Issue 230712.4: Vector Segments Mapped to Registers
Author: | Ron Brender |
---|---|
Champion: | Ron Brender |
Date submitted: | 2023-07-12 |
Date revised: | |
Date closed: | |
Type: | Concept |
Status: | Open |
DWARF Version: | 6 |
Part IV: Vector Segments Mapped to Registers
Introduction
Groups of vector registers that hold multiple values are an important parallel processing paradigm for increasing performance. In this paradigm, segments of an in-memory array are serially loaded into high performance CPU vector registers, operated upon possibly in combination with segments from other arrays, then returned to memory.
DWARF has no way to describe this paradigm.
Concept Overview
Introduce a new DW_TAG_object_map
DIE. One or more DW_TAG_object_map
DIEs may occur as children of an object having an array type. Each
object map DIE corresponds to a region of code where successive chunks
of the array object are processed in specialized (vector) registers.
An object map DIE necessarily has the following attributes:
-
DW_AT_mem_location
, which gives the zero origin base of the array. This is typically a fixed address or a DWARF expression based on a loop iteration control variable or some logical equivalent. -
DW_AT_ctrl_ordinal
, which specifies ordinal number, the ordinal of the chunk of the array that is currently being processed. This is typically a DWARF expression based on a loop iteration control variable or some logical equivalent. -
DW_AT_vec_location
, whose value gives the register location of the chunks currently being processed. If more than one register are being used, this specifies the first. -
DW_AT_element_size
, whose value gives the size in bytes of each element of the array. -
DW_AT_element_count
, whose value gives the number of elements in a chunk. -
Either a
DW_AT_low_pc
andDW_AT_high_pc
pair of attributes or aDW_AT_ranges
attribute.
The product of element size and element count divided by the byte size of the vector register location gives the number of vector registers that make up a chunk.

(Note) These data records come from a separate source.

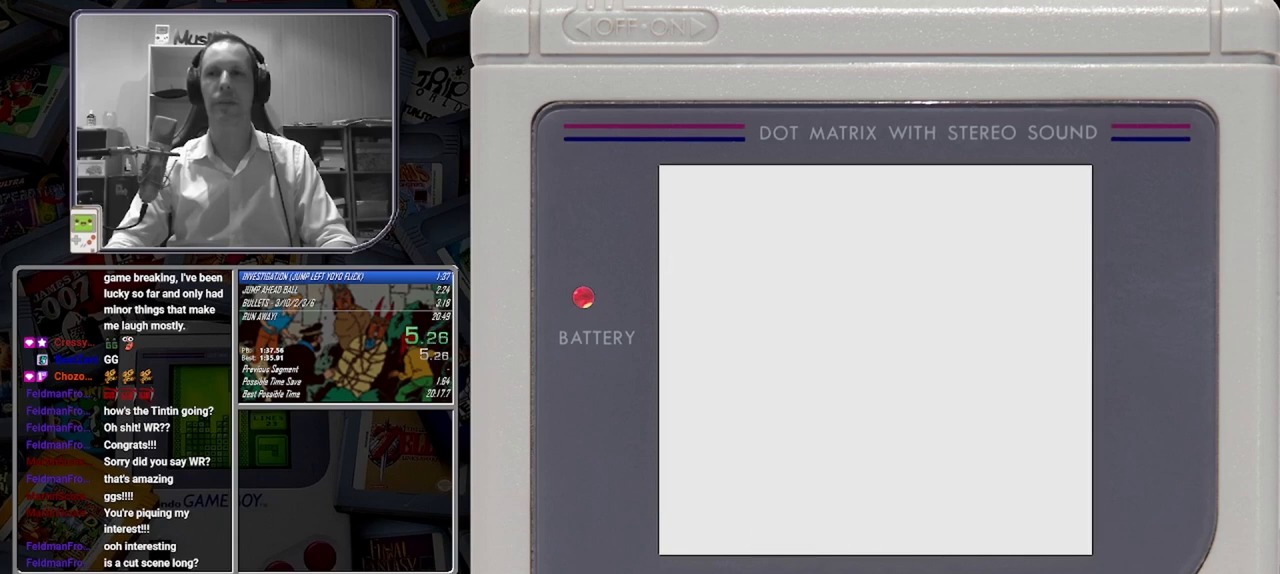
{"buttons": [], "button_events": []}
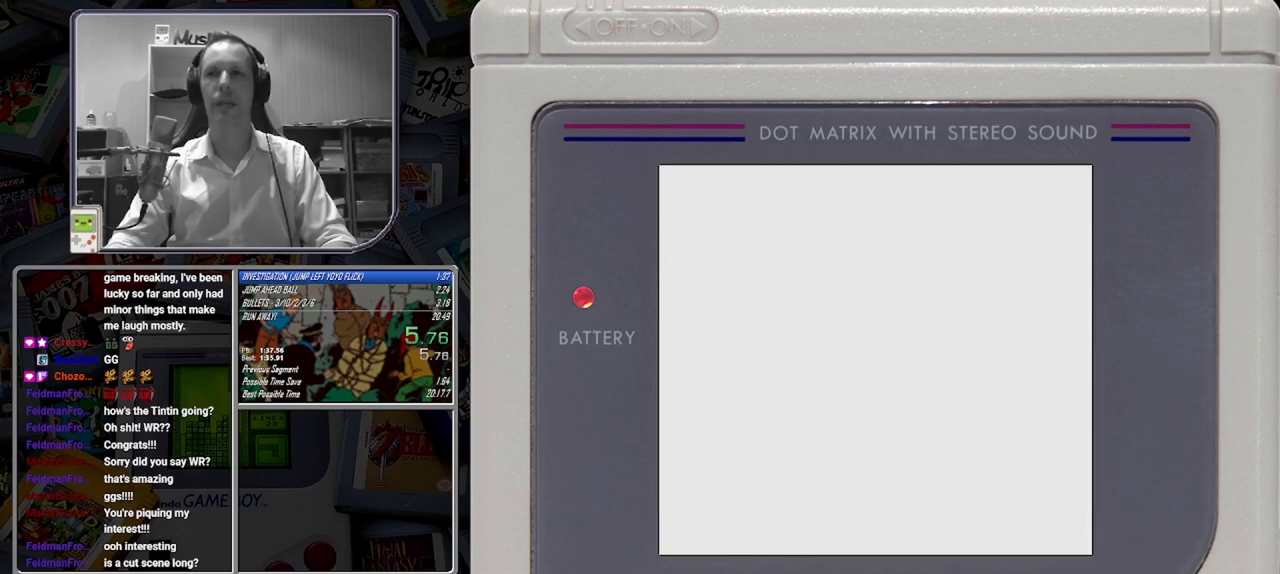
{"buttons": [], "button_events": []}
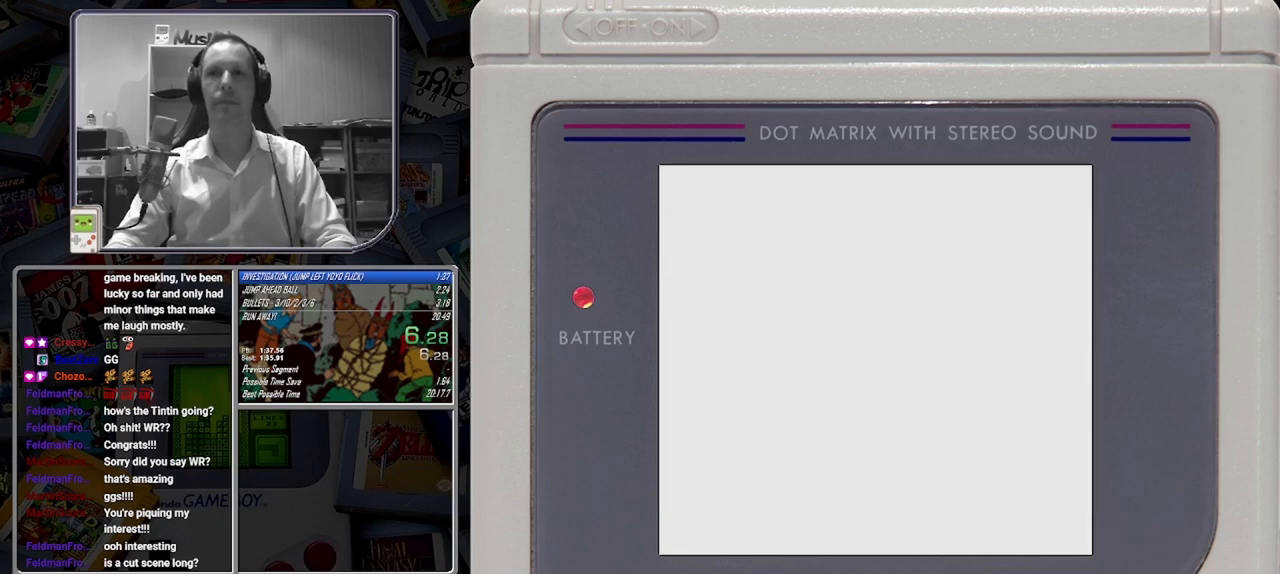
{"buttons": ["B"], "button_events": [[333, "B", "down"]]}
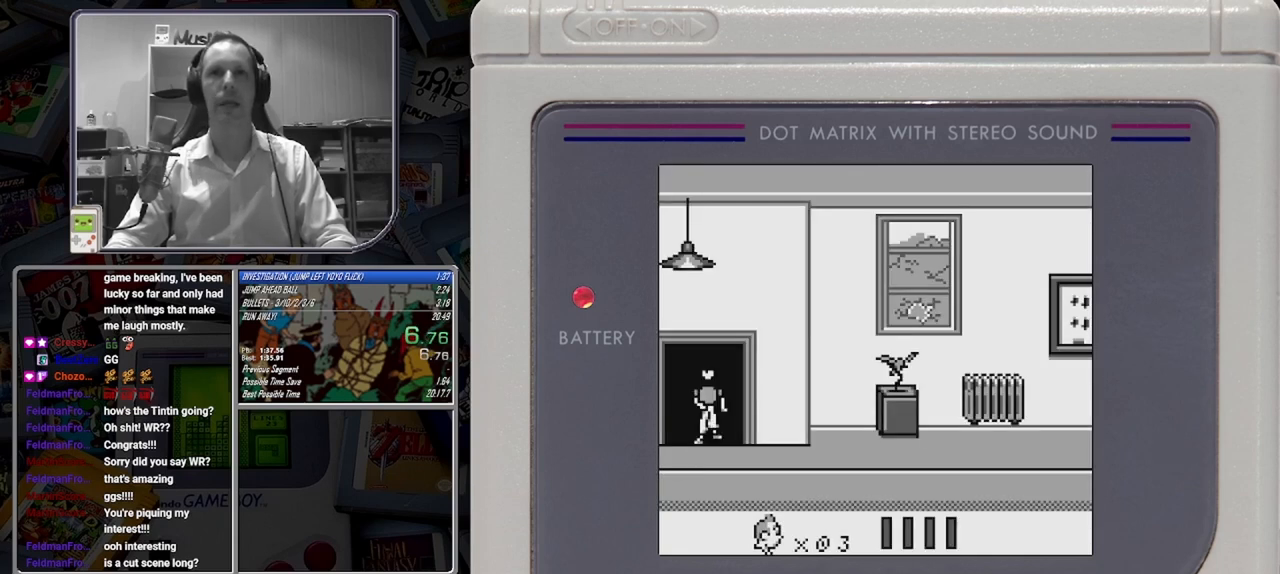
{"buttons": ["B"], "button_events": []}
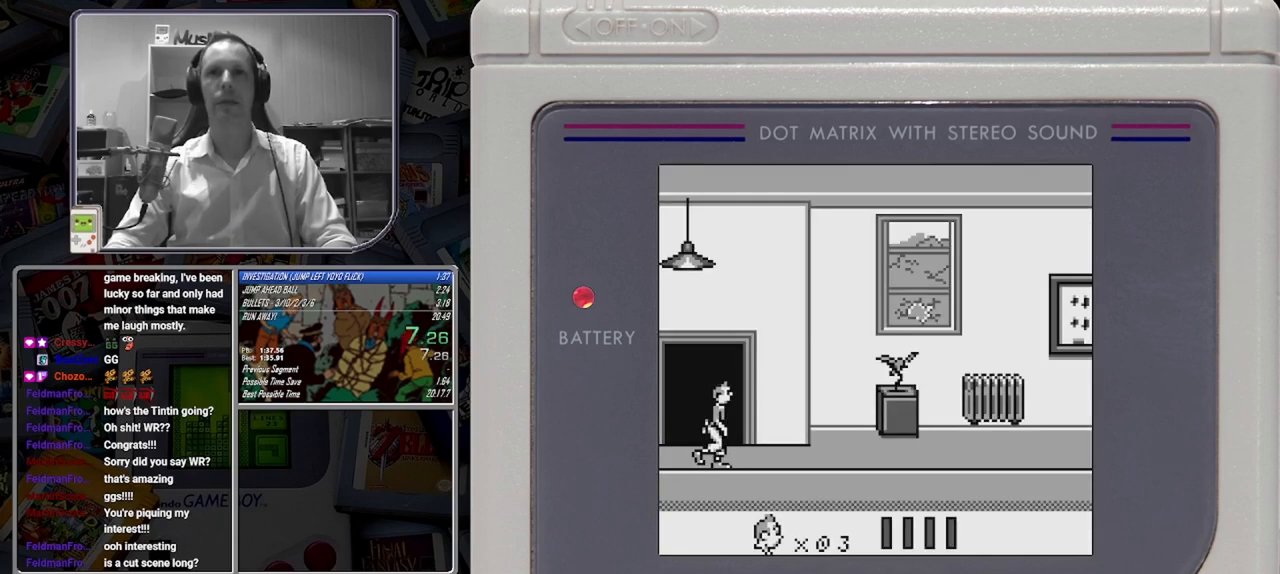
{"buttons": ["B"], "button_events": []}
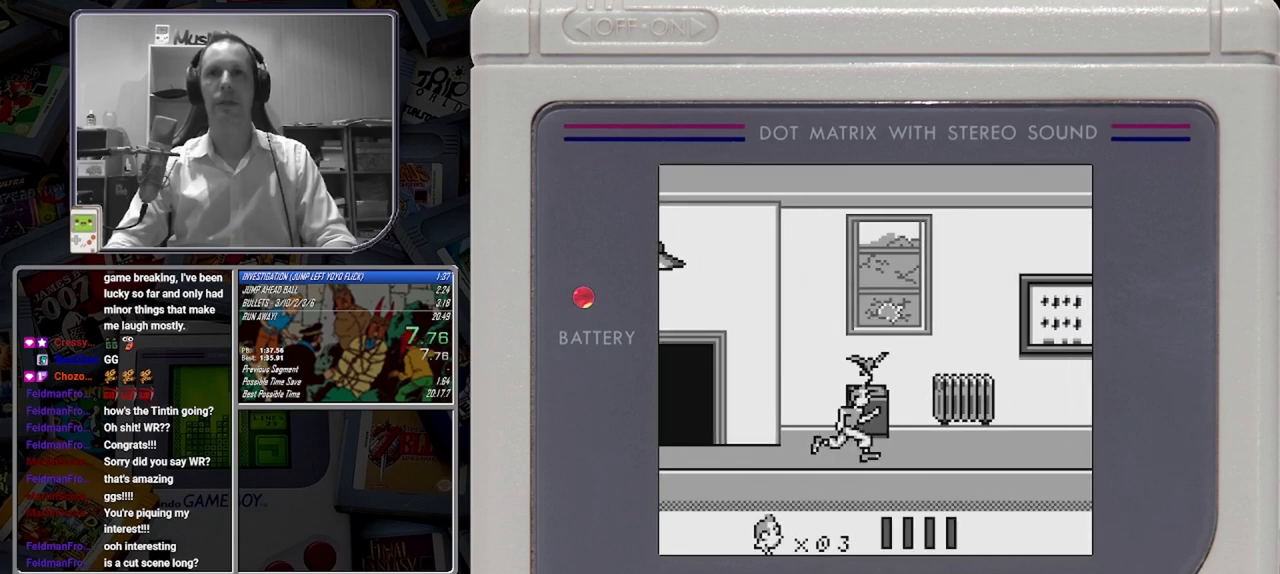
{"buttons": ["B"], "button_events": []}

No other attributes are defined for DW_TAG_object_map
.
Briefly, this information is used to index into an array as follows:
-
Let C be the value of the value of
DW_AT_map_chunk
attribute. -
If C equals 0 or is not defined (outside the PC range defined by the
DW_AT_low_pc/high_pc/ranges
attributes), the element is in memory with an address given by the base of the array plus the offset. -
Compute the offset from the base of the array to the array element in the normal manner, without regard for possible use of vector registers.
-
Divide this offset by the size of the chunk, giving a quotient Q and remainder R.
-
If Q is not equal to C, then the desired element is not in the current chunk, rather it is in memory with an address given by the base of the array plus the offset.
-
Otherwise, the remainder R indicates the part of the chunk corresponding to the desired element. This is converted to a register segment name (using ABI-specific knowledge of register sizes).
To facilitate use the object map information, the operator
DW_OP_object_map
is defined as follows:
DW_OP_object_map
takes two operands: the first is (zero origin) ordinal
index of the element to be accessed which is popped from the top of
stack. The second is a reference to the DW_OP_object_map
DIE that
contains the remaining information. The result is the address of the
element if the element is not contained in the currently active chuck,
otherwise, it is a register segment name for the location of the element
in the currently active chunk.
Example
Consider the example presented in Issues 211206.1 and 211206.2. In particular, the assembler code referenced in the following DWARF appears as proposed Figure D.74 in Issue 211206.1. (Unfortunately this example is split across two issues, which does make some details hard to follow. Hopefully diligence will be rewarded.)
According to this proposal, the parameter dst would be declared as shown in the following.
1$: DW_TAG_formal_parameter
D_AT_name(“dst”)
DW_AT_type(reference to .type.arr) ! See 211206.1
DW_AT_location(.loclist.dst)
2$: DW_TAG_object_map
DW_AT_mem_location(DW_OP_breg r0, 0)
DW_AT_cntl_ordinal(DW_OP_bregx r3,0)
DW_AT_vec_location(DW_OP_reg_name v0)
DW_AT_element_size(DW_OP_lit4)
DW_AT_element_count(DW_OP_lit8)
DW_AT_low_pc(ref to .I1.1)
DW_AT_high_pc(ref to .I2)
...
.loclist.dst:
range [.I0, .I1.3)
DW_OP_bregx r0, 0
range [.I1.3, .I2)
DW_OP_lit0 ! base offset
DW_OP_object_map(reference to 2$)
range [.I2, .I4)
DW_OP_bregx r0, 0
...
Modified Proposed Figure D.75 Regarding “dst”